Ik heb nu een stappenteller. Dat vind ik wel leuk, om dat bij te houden. Ik liep op een gegeven moment 4000 stappen. En toen ben ik een beetje mijn best gaan doen en haalde ik 4500. Ik dacht nou mooi, dan ga ik nu voor de 5000. Tsja, dat was dus teveel. Daarmee ging ik over mijn grens. Dat kan niet meer. Ik wil wel. Maar het lukt niet. Dan voel ik me niet goed. Ik wil nog doen wat ik altijd deed voor die hartklachten. Maar dat gaat dus niet meer. Dat accepteren is voor mij best moeilijk.

Ziekenhuis belde terug

Ik heb toch wel bijna dagelijks last van mijn hart. Dan slaat het een beetje op hol en is onregelmatig, en dan voel ik een soort kramp van binnen bij mijn hart en buik.

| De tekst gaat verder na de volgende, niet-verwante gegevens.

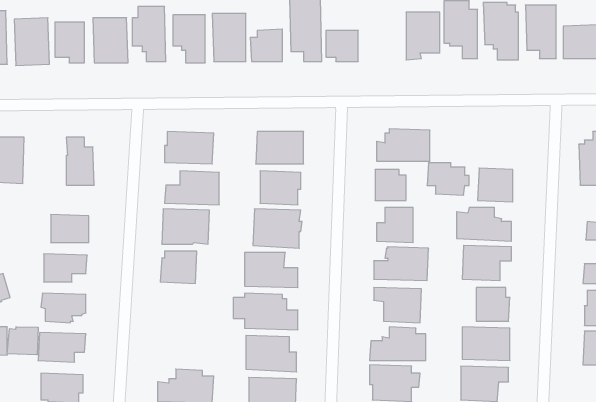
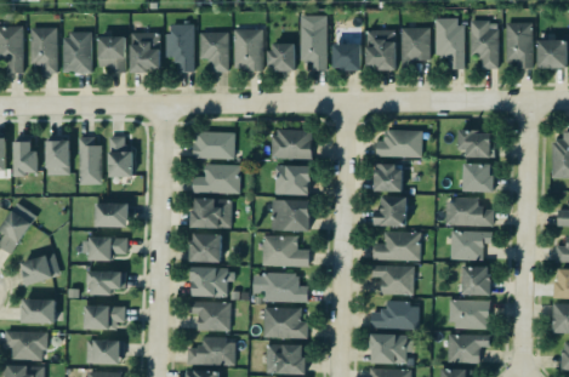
building: none -> [366,29,397,70]
building: none -> [80,137,102,184]
building: [427,163,469,195] -> [459,130,495,158]
building: none -> [193,268,235,297]
building: [7,327,38,355] -> none
building: none -> [189,302,231,331]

Daar heb ik wel wat voor hoor. Maar ik vertrouw het toch niet helemaal. Nu vond ik het lastig om te gaan bellen. Ze hebben met de corona wel andere dingen aan hun hoofd in het ziekenhuis. Maar goed, ik heb het toch maar geprobeerd en uitgelegd waar ik me zorgen over maak. De verpleegkundige luisterde goed. Ze adviseerde om elke dag een half tabletje te nemen voor die hartritmestoornissen. Ik ben niet zo van de pillen maar goed… Ik belde op dinsdag en op donderdag belde ze me terug. Hoe het met me was. Dat vond ik bijzonder in deze tijden. Ze nemen het serieus. Dat is fijn om te merken.

Wel en wee

Mijn broer en zijn vrouw vragen ons soms te eten. Dat is altijd erg gezellig, maar we gaan nu niet bij familie op bezoek. Dat risico willen we niet nemen. We zijn beiden kwetsbaar. Dus zien we niet veel mensen. Van de week kregen we een hele mooie ansichtkaart van de kleinkinderen met negen schattige fotootjes. Daar geniet ik van! En we bellen en worden gebeld. Verder ben ik actief op Facebook en in de WhatsApp-groepen met het gezin en de familie. De foto’s, liedjes, grapjes en berichten houden je op de hoogte van ieders wel en wee. Met mijn broer deel ik iedere dag via de app een sudoku uit de krant en met mijn zoon doe ik Wordfeud. Ik ben heel blij met de iPad. Die nieuwe vormen van communicatie zijn belangrijk op dit soorten momenten.